Many Brits will do anything to avoid talking about money. For some, discussing your finances is even worse than talking about religion, bodily functions, or even sex. According to Starling Bank, as many as a third (27%) of Brits feel uncomfortable talking about money1. This doesn’t come without consequence. If you can’t talk candidly to friends or colleagues about money, how will you ever ask for a pay rise, or take advantage of the sage financial advice of others? It could pay to be a bit more open. Here are 5 money conversations worth having…
Where does your money go?
Only 22% of Brits say they’d be comfortable discussing how much they have on their bank account with a close friend1. This reticence to share our financial situation with others is probably rooted in a fear of being judged for our spending habits. Yet, talking about where your money goes can be worthwhile. You might be overpaying on bills or realise there’s a cheaper way to get that TV subscription you’re paying through the nose for. If you’re in a relationship, you’ll need to know what kind of spender your partner is, and vice versa. Likewise, if you’re looking for help to get your finances in shape, you’ll need to give an honest account of your financial situation, including income and expenses. Without this, you’ll make it hard for anyone to help you.

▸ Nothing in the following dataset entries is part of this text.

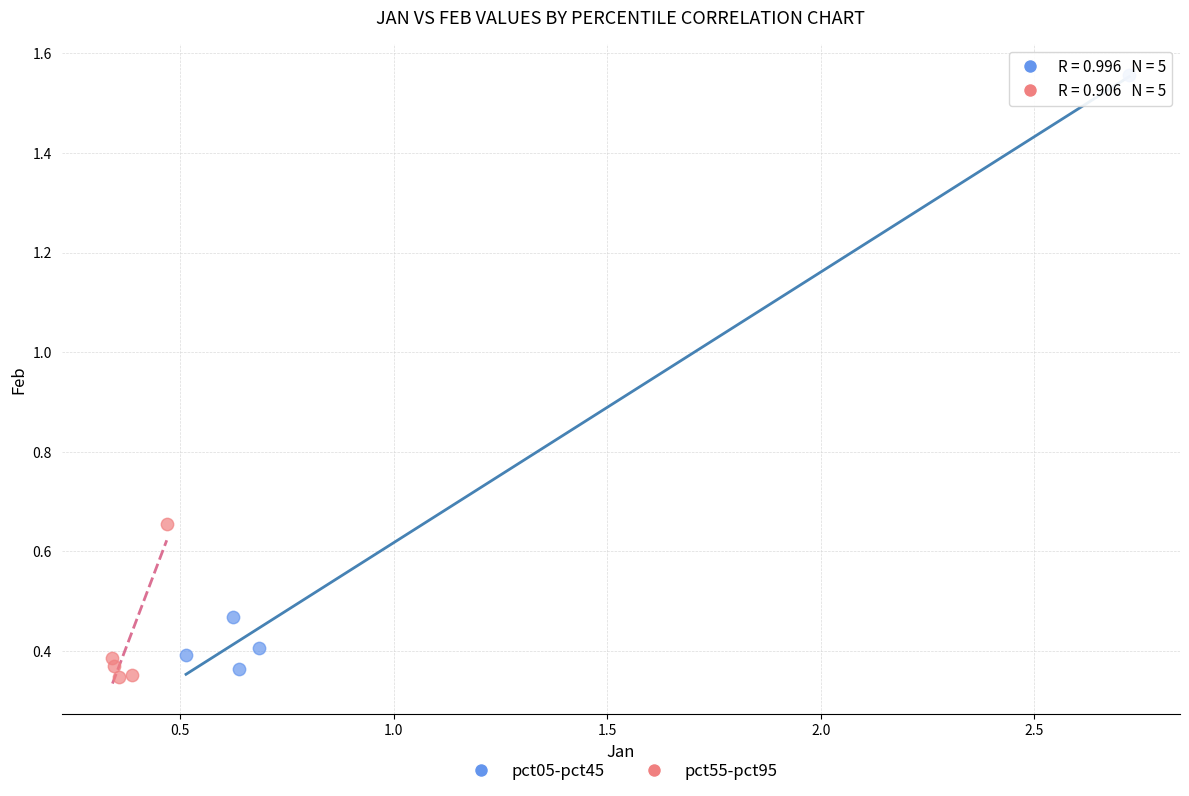

Which series reaches the minimum Y coordinate?

pct55-pct95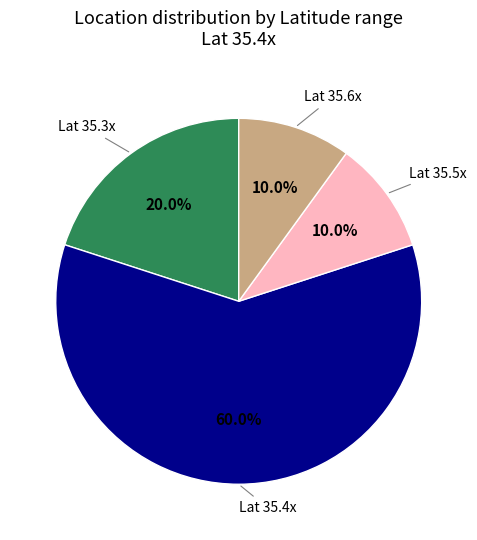

How many segments does this pie chart have?

4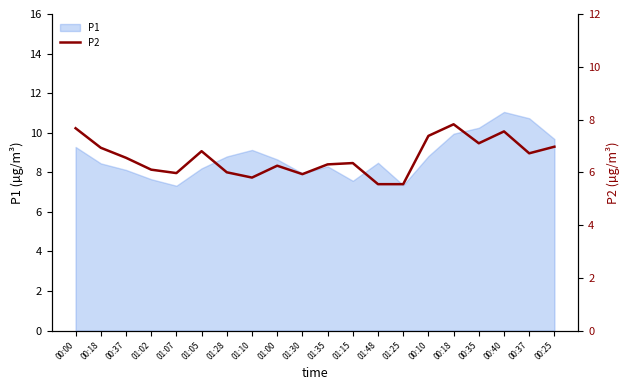

What is the label of the 12th point from the left?

01:15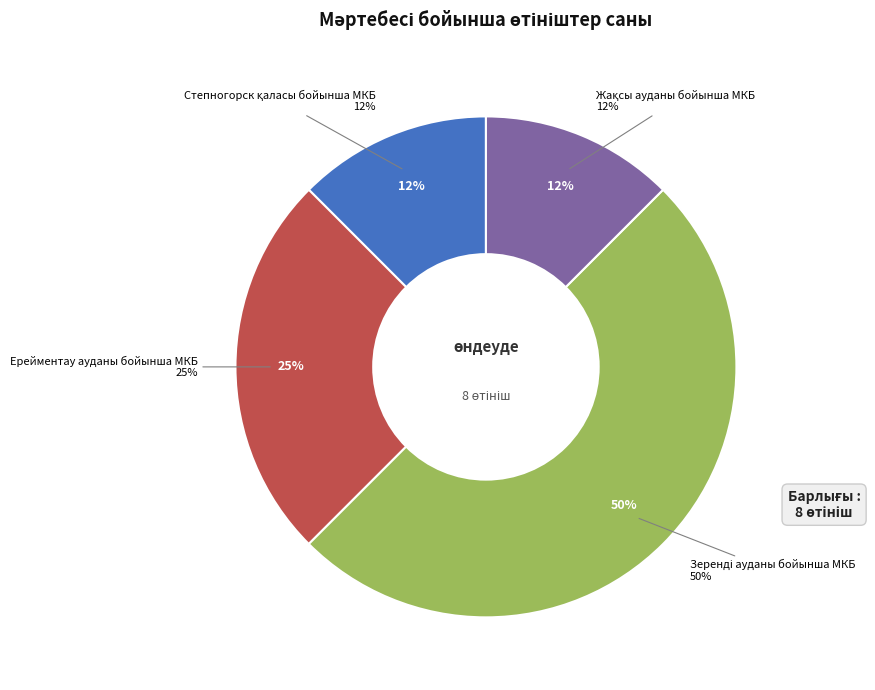

Is Степногорск қаласы бойынша МКБ the majority of the pie?

No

1: Starling Bank, July 2018 - https://www.starlingbank.com/blog/no-hidden-figures/
What are your financial worries?
Money is the most common cause of stress amongst Brits, according to digital healthcare company, Forth With Life2, and this money-related anxiety doesn’t happen in a vacuum. Financial worries can affect other aspects of your life and lead to a lack of concentration, mood swings or more serious health issues, such as panic attacks. However, you can easily externalise your worries and fears by talking about them. Not only will it help take a weight off your mind, but you might also find some much needed support from your confidant(s). So next time you’re stressed about having enough to pay your bills, try to talk to someone you trust – they’ll see the situation more rationally and could give you some useful tips to prevent things from getting worse.
What are your goals?
We all have dreams, whether it’s getting married, buying a home, or travelling around the world. Bringing these dreams to life is no easy task, especially if you refuse to address the obvious issue of how you’re going to finance them. If you and your partner never discuss your personal goals, how will you go forward? How will you budget and plan for your future together? Talking about your goals will allow you to come up with a plan of action which is realistic and measurable. If you’re single, speaking to your parents, close friends, or a financial professional could help you prioritise and plan.
What can you do to save more?
According to Talk Money Week, 12.9 million adults in the UK have no savings to cover emergencies, which is worrying given that three quarters of households get an unexpected bill each year3. A good way to put money aside is to treat your savings like any other monthly outgoing. Set a direct debit or standing order to transfer money from your current account to your savings fund, this will help you build wealth without you realising it. Also, it might be worth asking around about what you could do to increase your savings, chances are that family and friends will happily give you some tips. You could even ask your friends to help you avoid situations where you have to spend money, by organising more nights in, family meals at home or outdoor activities that don’t cost. A problem shared is a problem halved, so don’t be afraid to call on your nearest and dearest for help.
3: Talk Money Week, Participation Pack, Nov 2018
What are you doing for the long-term?
Once you’ve created a budget and developed good savings habits, it may be time to look at the long-term. A good money conversation to have is with your loved ones or a financial professional to help you determine your future plans. You could start with the ‘pension talk’ – whether you’ve been paying into a pension for years or not started, now could be a good time to review where you are. Think about how much you’d like to have on retirement and that’ll give you a good idea of whether you’re on track –if you’re used to a £30K annual salary now and want to maintain your lifestyle in your later life, you (or a qualified adviser) can calculate what you need to be saving to hit your goal. Your future self will surely be grateful.
Please remember the value of your investments can go down as well as up, and you could get back less than invested.